First, we performed the mass-univariate analyses on the whole-scalp EEG data.
Figure 7 depicts the main effect of symmetry, while
Figure 8 depicts the main effect of contrast type. As expected, the highest levels of symmetry-related activity were found in two lateralized clusters around electrodes PO7 (left) and PO8 (right). This activity was sustained from around 220 ms until at least 1,000 ms after stimulus presentation, peaking at ∼400 ms in the left parieto-occipital cluster and ∼600 ms in the right parieto-occipital cluster. Significant differences between symmetric and random images were observed not only at posterior but also at multiple anterior sites, especially in the early window of differential activity. On the other hand, the effect of contrast type was first observed at ∼100 ms, reappearing and peaking at ∼200–300 ms, with subsequent sustained activity observed at central sites until ∼700 ms. Maximal differences were found centrally (electrode Iz). Some of the right posterior electrodes that showed large symmetry effects were also found to show large and sustained contrast-type effects. However, no interactions between the two factors were observed.
The waveforms and difference waves that relate to the more traditional analysis of ERPs are depicted in
Figure 9. The figure shows that the ERP waveform at parieto-occipital sites was in accordance with typical contrast-related effects: The P1 component was not present for the condition isolating S−(L+M), which was instead characterized by a delayed and pronounced N1. The presence of S−(L+M) contrast was associated with a more negative-going waveform in the later time window.
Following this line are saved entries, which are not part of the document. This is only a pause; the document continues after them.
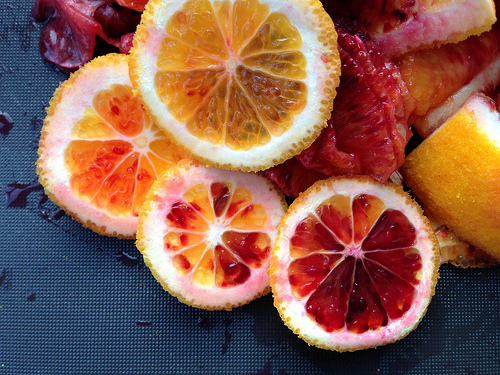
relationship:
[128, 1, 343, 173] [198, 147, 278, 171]
lemon has peel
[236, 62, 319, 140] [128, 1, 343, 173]
slice of lemon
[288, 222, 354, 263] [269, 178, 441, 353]
section of orange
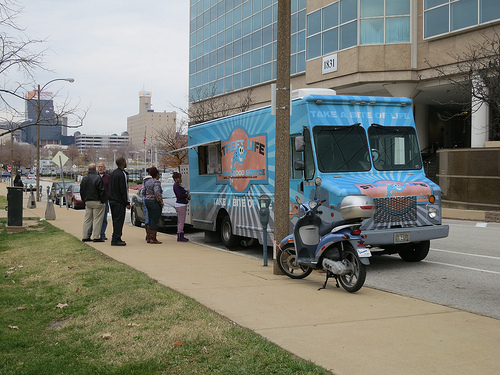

We analyzed the SPN at the left and right sites in the early (300–500 ms) and late (500–800 ms) windows. In the early time window, there were main effects of symmetry, F(1, 18) = 78.19, p < 0.001, ηp2 = 0.81, and of contrast type, F(1.53, 27.45) = 28.36, p < 0.001, ηp2 = 0.61. No other effects or interactions were significant—electrode site: F(1, 18) = 0.24, p = 0.63; Symmetry × Contrast type: F(3, 54) = 1.14, p = 0.34; Symmetry × Electrode site: F(1, 18) = 0.00, p = 0.95; Contrast type × Electrode site: F(1.41, 25.44) = 0.21, p = 0.73; three-way interaction: F(2.18, 39.18) = 1.67, p = 0.20). In the late time window, we again observed main effects of symmetry, F(1, 18) = 89.85, p < 0.001, ηp2 = 0.83, and contrast type, F(1.53, 27.63) = 16.22, p < 0.001, ηp2 = 0.47. Other effects and interactions were again not significant—electrode site: F(1, 18) = 2.04, p = 0.17; Symmetry × Contrast type: F(3, 54) = 1.53, p = 0.22; Symmetry × Electrode site: F(1, 18) = 0.50, p = 0.49; Contrast type × Electrode site: F(1.85, 33.23) = 0.74, p = 0.49; three-way interaction: F(3, 54) = 2.46, p = 0.073, ηp2 = 0.12. The addition of chromatic content increased the negativity of waveforms, with the most negative SPN for the condition isolating S−(L+M), while the luminance condition had the least negative waveforms. Symmetry had a similar effect, making the waveforms more negative, but there were no robust interactions between the two.